WHAT TO DO.
Restate the records word for word. Include no pictures.
--- RECORD SET ---
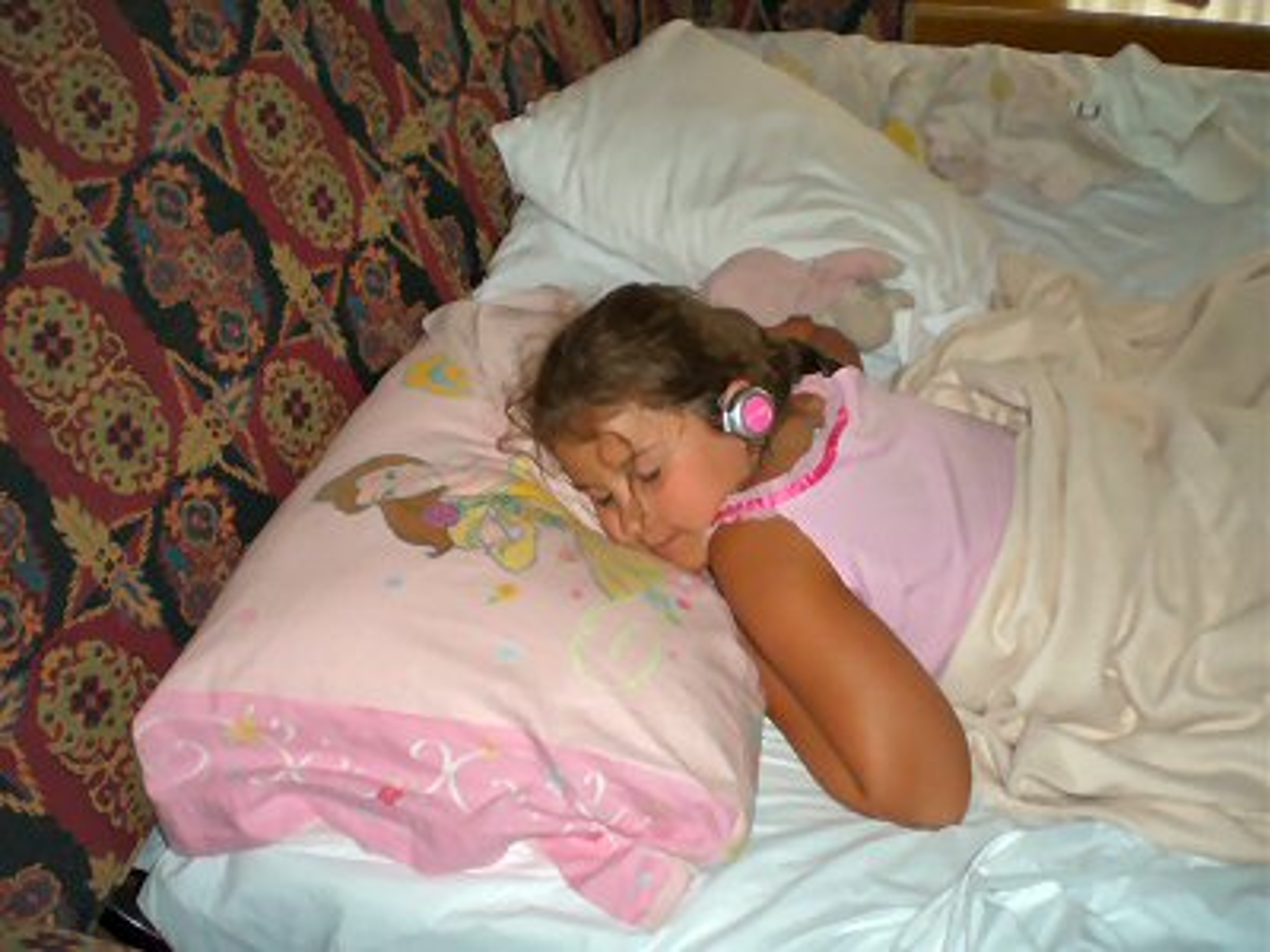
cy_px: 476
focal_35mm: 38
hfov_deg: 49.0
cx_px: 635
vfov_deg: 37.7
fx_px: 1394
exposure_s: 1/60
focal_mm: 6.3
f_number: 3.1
---
SOLUTION FOR THIS PROBLEM.
cy_px: 476
focal_35mm: 38
hfov_deg: 49.0
cx_px: 635
vfov_deg: 37.7
fx_px: 1394
exposure_s: 1/60
focal_mm: 6.3
f_number: 3.1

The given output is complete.